News that Vlone would stage its first runway show in Paris had the streetwear microcosm in overdrive, especially since A$AP Bari, the label’s founder, teased new colorways of his Air Force 1 collaboration with Nike on social media.

It was no surprise, then, that the entrance of the show on Rue Cambon was a mob scene. Paparazzi chased British grime star Skepta down the street.
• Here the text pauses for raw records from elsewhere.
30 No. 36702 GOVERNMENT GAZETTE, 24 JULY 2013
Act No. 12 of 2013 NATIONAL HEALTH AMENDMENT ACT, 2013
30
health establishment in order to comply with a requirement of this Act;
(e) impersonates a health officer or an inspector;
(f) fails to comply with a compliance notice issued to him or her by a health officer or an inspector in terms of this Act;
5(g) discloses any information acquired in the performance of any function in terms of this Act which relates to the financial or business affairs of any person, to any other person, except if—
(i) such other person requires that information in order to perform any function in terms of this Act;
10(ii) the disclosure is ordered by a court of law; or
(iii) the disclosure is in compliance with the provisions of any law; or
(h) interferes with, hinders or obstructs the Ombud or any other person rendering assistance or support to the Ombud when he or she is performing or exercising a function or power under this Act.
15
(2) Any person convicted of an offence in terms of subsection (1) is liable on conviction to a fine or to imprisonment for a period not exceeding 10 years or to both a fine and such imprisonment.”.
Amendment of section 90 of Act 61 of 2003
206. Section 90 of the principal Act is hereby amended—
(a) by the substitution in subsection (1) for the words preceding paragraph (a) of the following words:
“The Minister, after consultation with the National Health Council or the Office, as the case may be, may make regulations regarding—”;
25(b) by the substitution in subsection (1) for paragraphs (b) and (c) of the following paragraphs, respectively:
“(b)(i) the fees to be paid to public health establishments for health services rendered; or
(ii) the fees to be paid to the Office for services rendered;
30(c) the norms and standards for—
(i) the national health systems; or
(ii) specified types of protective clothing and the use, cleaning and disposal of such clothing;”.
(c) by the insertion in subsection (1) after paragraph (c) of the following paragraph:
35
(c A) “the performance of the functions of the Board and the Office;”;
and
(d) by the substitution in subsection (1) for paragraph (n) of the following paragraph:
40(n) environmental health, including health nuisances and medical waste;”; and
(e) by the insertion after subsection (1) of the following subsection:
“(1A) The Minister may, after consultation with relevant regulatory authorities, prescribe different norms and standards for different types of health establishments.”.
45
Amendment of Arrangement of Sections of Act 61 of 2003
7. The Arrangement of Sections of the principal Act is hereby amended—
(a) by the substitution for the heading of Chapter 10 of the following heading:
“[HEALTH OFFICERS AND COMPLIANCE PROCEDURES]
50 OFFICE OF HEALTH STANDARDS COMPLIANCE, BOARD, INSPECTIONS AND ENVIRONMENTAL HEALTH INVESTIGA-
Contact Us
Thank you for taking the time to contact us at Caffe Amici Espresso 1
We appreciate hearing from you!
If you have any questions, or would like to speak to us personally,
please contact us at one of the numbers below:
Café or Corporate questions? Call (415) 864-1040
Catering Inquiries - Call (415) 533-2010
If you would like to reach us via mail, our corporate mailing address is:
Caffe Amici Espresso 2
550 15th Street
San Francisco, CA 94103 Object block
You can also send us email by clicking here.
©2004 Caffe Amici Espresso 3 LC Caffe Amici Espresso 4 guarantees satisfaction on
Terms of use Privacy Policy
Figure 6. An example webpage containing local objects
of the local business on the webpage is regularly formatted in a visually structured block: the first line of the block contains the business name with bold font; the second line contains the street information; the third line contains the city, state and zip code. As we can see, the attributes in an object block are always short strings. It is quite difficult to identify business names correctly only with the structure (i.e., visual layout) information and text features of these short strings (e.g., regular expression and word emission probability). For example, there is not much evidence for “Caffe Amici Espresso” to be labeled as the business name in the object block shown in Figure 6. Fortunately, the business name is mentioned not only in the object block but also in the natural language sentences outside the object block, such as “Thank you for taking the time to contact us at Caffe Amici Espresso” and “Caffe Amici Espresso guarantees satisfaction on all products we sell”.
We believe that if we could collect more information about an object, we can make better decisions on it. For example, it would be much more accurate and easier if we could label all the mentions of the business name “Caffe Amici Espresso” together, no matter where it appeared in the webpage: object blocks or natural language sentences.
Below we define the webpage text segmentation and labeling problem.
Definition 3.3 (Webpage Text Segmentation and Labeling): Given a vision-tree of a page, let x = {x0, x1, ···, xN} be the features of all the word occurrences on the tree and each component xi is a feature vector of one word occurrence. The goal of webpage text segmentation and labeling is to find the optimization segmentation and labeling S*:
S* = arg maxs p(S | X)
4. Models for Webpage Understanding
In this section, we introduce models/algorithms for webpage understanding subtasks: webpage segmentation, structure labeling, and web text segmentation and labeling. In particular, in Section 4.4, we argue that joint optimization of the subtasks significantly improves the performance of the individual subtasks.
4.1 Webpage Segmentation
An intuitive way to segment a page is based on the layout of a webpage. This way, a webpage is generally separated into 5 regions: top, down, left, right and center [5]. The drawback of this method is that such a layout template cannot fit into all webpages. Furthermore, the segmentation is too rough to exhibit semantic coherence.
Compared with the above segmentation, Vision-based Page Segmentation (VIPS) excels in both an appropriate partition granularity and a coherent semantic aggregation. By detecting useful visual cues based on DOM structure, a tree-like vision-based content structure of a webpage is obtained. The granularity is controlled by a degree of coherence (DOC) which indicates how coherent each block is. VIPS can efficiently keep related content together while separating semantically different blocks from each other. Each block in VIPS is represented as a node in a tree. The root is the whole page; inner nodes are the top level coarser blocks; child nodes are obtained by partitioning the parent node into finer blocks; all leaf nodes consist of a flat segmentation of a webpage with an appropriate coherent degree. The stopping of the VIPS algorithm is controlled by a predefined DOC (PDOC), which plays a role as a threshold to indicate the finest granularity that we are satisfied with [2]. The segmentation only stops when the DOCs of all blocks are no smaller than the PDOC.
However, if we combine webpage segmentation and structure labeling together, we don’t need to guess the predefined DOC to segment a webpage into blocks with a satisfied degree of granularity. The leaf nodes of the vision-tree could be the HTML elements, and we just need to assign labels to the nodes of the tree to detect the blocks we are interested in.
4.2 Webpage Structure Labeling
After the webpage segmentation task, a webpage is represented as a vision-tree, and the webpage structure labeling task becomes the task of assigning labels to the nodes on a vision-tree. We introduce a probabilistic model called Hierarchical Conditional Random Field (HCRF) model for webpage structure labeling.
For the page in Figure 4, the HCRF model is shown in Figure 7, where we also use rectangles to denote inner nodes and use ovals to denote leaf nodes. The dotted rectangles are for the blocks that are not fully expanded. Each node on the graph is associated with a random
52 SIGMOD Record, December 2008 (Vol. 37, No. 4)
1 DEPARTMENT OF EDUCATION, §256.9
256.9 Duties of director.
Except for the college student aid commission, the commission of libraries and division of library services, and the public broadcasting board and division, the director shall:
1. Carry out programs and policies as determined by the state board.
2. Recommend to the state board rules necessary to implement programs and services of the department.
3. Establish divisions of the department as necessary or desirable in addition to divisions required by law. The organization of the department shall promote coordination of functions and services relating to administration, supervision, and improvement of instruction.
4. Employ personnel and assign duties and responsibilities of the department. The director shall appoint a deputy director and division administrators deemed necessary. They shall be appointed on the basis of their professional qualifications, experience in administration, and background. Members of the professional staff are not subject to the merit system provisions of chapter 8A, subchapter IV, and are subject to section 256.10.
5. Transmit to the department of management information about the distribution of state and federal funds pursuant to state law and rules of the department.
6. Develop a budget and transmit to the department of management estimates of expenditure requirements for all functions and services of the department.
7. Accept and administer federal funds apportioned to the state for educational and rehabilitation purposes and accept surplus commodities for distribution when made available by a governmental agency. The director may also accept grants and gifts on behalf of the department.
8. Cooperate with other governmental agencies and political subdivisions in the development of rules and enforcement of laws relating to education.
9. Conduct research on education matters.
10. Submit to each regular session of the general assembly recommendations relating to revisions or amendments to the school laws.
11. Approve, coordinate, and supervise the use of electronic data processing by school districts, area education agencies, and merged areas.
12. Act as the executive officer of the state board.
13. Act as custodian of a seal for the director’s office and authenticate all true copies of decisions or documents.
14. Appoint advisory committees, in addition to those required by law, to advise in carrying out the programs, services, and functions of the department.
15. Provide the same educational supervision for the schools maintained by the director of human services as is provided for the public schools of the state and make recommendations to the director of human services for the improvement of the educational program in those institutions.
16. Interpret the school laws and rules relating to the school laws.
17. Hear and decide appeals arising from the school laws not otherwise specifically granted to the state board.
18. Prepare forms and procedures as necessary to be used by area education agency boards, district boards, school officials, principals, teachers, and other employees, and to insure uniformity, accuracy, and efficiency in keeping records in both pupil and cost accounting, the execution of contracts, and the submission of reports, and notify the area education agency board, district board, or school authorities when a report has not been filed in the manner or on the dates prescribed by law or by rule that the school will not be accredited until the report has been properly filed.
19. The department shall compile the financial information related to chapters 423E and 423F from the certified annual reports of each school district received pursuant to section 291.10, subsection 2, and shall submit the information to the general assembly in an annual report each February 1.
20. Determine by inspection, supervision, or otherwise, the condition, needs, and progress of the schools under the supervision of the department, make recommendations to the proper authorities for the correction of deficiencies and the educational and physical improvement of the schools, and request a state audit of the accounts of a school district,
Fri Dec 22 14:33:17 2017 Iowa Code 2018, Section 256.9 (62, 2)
Young kids, alerted by Instagram, showed up in the hope of being granted access — and a lucky handful were.

Inside, A$AP Rocky, the cofounder of the brand, greeted guests including basketball player Russell Westbrook. “I’m so overwhelmed with joy and happiness and just — I’m at a loss for words,” he said.

Backstage, A$AP Bari remained non-plussed as the clock ticked well past the scheduled time for the show, which was live-streamed on Tidal. “It’s a dream. That’s it. It’s like déjà vu — had this dream before,” he said. “People like my style and they steal my style, so might as well put out clothes that people like.”

Did the show live up to the hype? Certainly, there were production issues. It started 50 minutes late, the set covered in plastic sheeting felt improvised and the music abruptly stopped halfway through.

The clothes, for men and women, were a combination of existing styles and A$AP Bari’s first cut-and-sew pieces, produced mainly in Italy and Japan.

The title of the show was Black History, a reflection of the label’s Harlem roots. Shirts bore slogans reading “Real Men Wear Black” — an apparent nod to the 1990 album by Cameo — while a women’s T-shirt featured a picture of Buckwheat, a character from the Thirties movie series “Our Gang.”

They were mixed in with club kid gear including leather pants with colorful lacing; embroidered denim jackets; stained suede shrug jackets; jackets and pants in a camouflage pattern dotted with smiley faces, and shirts featuring Al Pacino in the guise of Tony Montana.

Canny branding touches abounded. A “V” appeared as a small logo on a white shirt, a quilted pattern on a jacket, a seam on the back of jean jackets and, most importantly, on the back of those Nike sneakers. Designing is not a job for dilettantes, and it’s clear this collection was carefully conceived.

It was hard not to be reminded of Off-White’s debut men’s runway show last year. This season, Virgil Abloh was a guest at Pitti, suggesting the sky is the limit for these buzzy streetwear brands.